Seguo molto volentieri, quando posso, le trasmissioni di Corrado Augias. L'altro giorno era suo ospite, nel giro che sta facendo un pò dovunque, per promuovere il nuovo giornale da lui diretto, Il Fatto quotidiano, Antonio Padellaro, già direttore de l'Unità, defenestrato quando la gloriosa testata passò nelle mani di Renato Soru che ha preferito affidarsi a Concita De Gregorio.
Rispondendo ad una domanda di uno scettico Augias, su dove prendono i soldi per far navigare nel mare in tempesta della crisi della stampa, questa navicella del Fatto, Padellaro ha detto che il giornale "ce lo paghiamo noi" senza ricorrere al finanziamento statale, come fanno un pò tutti. Il direttore della neonata testata, che si caratterizza come portavoce dell'anti berlusconismo allo stato puro, ha spiegato come i fondatori, tra cui lui stesso, si sono impegnati economicamente, assieme ad alcuni imprenditori, ma che la quota più importante, ed in un certo senso sorprendente, del capitale, arriva dai quasi trentamila abbonati che, senza conoscere il prodotto, hanno portato nelle casse qualcosa come cinque milioni di euro, il che garantisce un futuro piuttosto tranquillo, anche perchè le vendite, dopo il naturale boom iniziale, si starebbero attestando intorno alle centomila copie. Sottratte a chi?. E' ancora presto per stabilirlo, ma noi crediamo che a pagare pegno sarà, in primis, l'Unità, e poi Repubblica, Manifesto, e i fogli di Rifondazione, tra cui il recente gli Altri, diretto dal transfuga Sansonetti, costretto a trasformarsi dopo poco tempo in settimanale.
Antonio Padellaro ha poi sottolineato come alcuni giornalisti, firme importanti di testate nazionali, come Travaglio, Peter Gomez, Marco Lillo e Luca Telese, abbiano abbandonato comode e ben retribuite postazioni per gettarsi nell'avventura del Fatto cui, prima dell'esplosione di abbonamenti, cosa mai vista in campo editoriale, nessuno dava molto credito.

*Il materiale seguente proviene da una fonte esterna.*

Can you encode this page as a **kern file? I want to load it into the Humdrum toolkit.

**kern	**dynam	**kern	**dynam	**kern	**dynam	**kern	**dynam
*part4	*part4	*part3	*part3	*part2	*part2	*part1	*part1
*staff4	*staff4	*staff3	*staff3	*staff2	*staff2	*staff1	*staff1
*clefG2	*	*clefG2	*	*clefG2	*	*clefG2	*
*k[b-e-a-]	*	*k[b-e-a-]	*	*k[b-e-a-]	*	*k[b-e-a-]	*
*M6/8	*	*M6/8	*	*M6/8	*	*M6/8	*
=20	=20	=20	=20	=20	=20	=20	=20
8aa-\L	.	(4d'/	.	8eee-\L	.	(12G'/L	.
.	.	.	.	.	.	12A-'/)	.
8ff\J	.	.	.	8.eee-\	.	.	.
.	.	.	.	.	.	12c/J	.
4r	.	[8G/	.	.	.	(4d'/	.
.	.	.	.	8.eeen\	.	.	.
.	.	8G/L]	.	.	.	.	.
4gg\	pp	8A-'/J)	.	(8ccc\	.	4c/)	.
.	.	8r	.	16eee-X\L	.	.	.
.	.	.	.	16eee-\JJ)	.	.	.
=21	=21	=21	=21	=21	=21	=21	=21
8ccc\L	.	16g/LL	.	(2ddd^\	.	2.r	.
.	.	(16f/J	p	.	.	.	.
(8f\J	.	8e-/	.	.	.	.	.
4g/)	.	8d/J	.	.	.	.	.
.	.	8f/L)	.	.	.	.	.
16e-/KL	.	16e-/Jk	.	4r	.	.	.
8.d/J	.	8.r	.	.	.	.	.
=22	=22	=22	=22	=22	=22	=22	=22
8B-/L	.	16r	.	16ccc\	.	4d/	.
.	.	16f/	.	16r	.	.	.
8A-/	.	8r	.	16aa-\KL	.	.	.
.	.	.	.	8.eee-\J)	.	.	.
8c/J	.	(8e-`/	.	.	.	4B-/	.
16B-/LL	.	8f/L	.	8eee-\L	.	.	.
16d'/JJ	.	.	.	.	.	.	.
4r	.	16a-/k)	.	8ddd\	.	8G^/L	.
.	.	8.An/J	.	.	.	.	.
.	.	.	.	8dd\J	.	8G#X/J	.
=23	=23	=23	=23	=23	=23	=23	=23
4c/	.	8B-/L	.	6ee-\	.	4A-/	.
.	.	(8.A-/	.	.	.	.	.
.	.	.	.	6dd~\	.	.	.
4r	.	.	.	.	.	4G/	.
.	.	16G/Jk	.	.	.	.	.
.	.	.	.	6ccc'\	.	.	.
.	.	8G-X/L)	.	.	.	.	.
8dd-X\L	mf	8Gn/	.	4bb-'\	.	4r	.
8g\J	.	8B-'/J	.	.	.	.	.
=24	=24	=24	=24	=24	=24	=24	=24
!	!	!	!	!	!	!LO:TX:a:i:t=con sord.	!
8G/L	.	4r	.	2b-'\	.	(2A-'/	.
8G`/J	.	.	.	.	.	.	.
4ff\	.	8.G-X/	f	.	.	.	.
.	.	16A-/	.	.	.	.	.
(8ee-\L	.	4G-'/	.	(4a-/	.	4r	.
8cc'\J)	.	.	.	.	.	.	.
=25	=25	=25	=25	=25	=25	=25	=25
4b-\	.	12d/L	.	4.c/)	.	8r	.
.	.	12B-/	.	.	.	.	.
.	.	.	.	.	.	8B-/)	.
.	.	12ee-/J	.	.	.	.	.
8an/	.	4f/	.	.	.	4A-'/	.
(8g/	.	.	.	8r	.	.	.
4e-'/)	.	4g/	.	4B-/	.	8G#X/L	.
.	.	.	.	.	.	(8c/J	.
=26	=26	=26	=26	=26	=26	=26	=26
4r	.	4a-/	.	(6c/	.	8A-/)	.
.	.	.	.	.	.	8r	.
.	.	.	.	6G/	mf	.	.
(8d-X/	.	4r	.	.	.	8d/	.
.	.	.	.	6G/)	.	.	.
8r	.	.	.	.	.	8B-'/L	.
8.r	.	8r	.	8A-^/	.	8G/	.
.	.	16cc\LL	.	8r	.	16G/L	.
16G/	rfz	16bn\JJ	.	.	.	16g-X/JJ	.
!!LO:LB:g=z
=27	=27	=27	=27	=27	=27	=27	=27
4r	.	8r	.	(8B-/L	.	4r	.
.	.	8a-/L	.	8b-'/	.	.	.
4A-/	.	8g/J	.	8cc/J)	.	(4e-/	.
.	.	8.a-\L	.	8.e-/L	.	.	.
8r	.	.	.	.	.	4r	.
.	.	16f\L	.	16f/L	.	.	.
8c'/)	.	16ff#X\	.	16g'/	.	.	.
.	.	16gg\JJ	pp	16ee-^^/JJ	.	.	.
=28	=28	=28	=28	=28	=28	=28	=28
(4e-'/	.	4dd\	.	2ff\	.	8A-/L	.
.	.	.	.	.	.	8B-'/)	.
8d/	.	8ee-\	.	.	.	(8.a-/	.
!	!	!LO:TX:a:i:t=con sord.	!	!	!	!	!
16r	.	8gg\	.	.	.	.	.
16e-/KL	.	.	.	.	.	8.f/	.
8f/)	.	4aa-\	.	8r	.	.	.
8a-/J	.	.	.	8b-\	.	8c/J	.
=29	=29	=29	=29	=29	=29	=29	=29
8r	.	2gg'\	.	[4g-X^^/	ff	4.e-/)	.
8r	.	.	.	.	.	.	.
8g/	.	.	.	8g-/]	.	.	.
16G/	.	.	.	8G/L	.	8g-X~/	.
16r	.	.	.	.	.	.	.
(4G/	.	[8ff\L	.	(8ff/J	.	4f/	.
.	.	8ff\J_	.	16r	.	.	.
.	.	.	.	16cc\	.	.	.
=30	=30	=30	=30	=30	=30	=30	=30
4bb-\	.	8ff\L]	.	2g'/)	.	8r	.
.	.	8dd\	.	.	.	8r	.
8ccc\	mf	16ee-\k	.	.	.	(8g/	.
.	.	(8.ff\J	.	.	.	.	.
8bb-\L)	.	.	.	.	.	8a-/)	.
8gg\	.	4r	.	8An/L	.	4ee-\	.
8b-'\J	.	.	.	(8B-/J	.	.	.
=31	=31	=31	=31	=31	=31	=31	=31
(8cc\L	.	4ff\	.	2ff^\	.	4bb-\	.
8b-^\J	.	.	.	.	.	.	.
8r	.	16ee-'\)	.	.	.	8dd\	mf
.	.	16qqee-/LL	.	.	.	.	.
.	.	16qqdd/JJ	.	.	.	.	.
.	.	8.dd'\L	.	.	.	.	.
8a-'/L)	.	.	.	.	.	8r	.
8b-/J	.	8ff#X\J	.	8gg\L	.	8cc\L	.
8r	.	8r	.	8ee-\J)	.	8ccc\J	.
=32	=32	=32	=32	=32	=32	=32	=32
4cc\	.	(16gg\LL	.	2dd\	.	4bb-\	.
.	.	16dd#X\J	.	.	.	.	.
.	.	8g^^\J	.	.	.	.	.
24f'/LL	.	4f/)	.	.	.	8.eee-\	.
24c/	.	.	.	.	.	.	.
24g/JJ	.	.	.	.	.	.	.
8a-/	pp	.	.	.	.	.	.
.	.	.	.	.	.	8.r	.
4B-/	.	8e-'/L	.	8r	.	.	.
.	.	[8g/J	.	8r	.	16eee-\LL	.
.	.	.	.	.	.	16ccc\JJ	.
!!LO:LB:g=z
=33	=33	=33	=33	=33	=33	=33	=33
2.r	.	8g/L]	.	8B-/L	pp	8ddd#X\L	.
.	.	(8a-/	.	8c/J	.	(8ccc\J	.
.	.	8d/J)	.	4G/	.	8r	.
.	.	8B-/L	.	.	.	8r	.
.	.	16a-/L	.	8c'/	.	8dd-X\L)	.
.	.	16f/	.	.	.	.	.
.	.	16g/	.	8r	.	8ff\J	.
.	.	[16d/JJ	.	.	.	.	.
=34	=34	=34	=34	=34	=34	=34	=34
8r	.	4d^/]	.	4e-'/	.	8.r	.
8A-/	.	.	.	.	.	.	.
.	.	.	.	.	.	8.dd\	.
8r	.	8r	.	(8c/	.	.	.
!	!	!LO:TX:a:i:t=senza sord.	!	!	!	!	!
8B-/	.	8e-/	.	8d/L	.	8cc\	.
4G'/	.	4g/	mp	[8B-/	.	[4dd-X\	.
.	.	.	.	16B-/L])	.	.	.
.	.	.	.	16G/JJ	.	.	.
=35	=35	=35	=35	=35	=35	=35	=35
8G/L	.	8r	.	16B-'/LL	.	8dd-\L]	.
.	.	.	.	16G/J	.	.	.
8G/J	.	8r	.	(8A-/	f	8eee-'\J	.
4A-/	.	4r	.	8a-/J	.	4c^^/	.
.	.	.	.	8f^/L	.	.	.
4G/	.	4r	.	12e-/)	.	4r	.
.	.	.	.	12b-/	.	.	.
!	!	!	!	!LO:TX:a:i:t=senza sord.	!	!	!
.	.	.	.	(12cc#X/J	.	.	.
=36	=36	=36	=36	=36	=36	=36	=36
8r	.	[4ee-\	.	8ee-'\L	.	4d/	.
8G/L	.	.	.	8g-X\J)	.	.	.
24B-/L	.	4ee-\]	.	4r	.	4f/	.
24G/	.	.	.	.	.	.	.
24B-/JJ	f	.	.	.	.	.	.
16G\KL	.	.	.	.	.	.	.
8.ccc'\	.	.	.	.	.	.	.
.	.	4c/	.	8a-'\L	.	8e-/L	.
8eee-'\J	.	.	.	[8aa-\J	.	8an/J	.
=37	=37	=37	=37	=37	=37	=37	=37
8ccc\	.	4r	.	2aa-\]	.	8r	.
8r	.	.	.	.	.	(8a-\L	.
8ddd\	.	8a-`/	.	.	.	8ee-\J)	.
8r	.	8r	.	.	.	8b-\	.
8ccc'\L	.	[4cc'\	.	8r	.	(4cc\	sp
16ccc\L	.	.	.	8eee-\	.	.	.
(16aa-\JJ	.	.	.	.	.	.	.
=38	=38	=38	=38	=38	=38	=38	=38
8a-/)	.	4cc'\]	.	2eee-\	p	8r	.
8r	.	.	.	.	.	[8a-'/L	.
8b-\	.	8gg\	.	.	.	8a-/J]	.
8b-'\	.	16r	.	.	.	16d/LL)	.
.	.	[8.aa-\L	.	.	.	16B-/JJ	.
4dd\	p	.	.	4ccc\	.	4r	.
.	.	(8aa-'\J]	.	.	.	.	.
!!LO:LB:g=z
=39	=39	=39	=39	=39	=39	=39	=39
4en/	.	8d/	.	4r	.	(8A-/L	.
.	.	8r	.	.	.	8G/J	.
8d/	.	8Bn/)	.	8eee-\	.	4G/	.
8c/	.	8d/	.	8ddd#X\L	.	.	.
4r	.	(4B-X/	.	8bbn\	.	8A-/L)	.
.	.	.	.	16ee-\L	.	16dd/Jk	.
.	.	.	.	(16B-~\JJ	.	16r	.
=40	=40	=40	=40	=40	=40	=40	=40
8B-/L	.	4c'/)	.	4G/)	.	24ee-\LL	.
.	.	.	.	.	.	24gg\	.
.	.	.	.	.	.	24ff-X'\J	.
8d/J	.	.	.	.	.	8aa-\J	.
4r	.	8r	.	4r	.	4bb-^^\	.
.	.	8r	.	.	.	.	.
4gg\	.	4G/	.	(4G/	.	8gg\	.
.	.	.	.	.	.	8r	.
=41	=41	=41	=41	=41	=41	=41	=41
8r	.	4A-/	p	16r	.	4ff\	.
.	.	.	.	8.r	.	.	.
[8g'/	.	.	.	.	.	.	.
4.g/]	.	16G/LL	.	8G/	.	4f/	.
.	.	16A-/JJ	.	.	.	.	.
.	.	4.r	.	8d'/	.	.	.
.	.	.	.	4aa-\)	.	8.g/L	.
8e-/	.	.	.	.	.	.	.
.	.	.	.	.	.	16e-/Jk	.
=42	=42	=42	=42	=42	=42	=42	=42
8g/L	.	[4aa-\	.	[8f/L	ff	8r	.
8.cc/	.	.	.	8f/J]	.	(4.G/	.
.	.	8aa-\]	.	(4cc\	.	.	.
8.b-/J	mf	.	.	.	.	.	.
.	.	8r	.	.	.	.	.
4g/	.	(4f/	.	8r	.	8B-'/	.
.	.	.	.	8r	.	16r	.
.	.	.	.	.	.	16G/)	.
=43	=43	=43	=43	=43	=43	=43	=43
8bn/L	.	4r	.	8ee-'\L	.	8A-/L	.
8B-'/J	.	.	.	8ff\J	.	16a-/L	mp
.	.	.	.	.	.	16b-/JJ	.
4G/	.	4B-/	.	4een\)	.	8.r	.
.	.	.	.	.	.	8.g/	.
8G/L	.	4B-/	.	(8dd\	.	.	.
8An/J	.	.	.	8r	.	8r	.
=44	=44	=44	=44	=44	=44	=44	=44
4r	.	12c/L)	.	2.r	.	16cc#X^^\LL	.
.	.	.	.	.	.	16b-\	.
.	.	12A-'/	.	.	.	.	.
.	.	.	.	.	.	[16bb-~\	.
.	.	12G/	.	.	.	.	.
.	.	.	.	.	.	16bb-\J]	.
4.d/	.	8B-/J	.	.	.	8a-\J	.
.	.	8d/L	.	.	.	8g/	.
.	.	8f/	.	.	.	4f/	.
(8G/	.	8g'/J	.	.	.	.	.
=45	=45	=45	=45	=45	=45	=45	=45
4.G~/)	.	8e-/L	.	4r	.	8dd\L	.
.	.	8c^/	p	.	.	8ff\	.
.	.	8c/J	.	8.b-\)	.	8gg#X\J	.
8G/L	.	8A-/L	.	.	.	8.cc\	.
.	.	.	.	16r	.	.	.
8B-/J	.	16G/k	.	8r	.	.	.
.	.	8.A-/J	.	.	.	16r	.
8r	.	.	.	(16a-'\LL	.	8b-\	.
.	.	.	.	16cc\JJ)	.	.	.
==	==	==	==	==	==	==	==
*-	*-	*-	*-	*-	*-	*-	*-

A questo punto a me, che di testate ne ho cambiate, lasciando posizioni importanti, come quando dall'Ansa me ne andai ad Oggisud, e in tanti mi considerarono un pazzo, sono venute in mente le parole che Piero Ottone, all'epoca direttore del Corriere della Sera, mi disse mentre lo accompagnavo a Scilla, durante una pausa del maxi processo alla 'ndrangheta anni 80, che si stava svolgendo a Reggio. Lui era stato citato come teste, a seguito di un editoriale che aveva scritto e riguardante il centro siderurgico di Gioia Tauro, che aveva acceso gli appetiti delle cosche.
"Cambiare, nel nostro mestiere, mi disse, fa bene, ci aiuta a rigenerarsi, è come quando ti fanno una trasfusione". Niente di più vero, almeno per quanto mi riguarda. C'è chi, invece, non si scolla dalle poltrone per godersi il meritato (?) riposo neppure quando l'età lo consiglierebbe. Del resto, tolti dalle loro stanze di potere, non saprebbero cosa fare.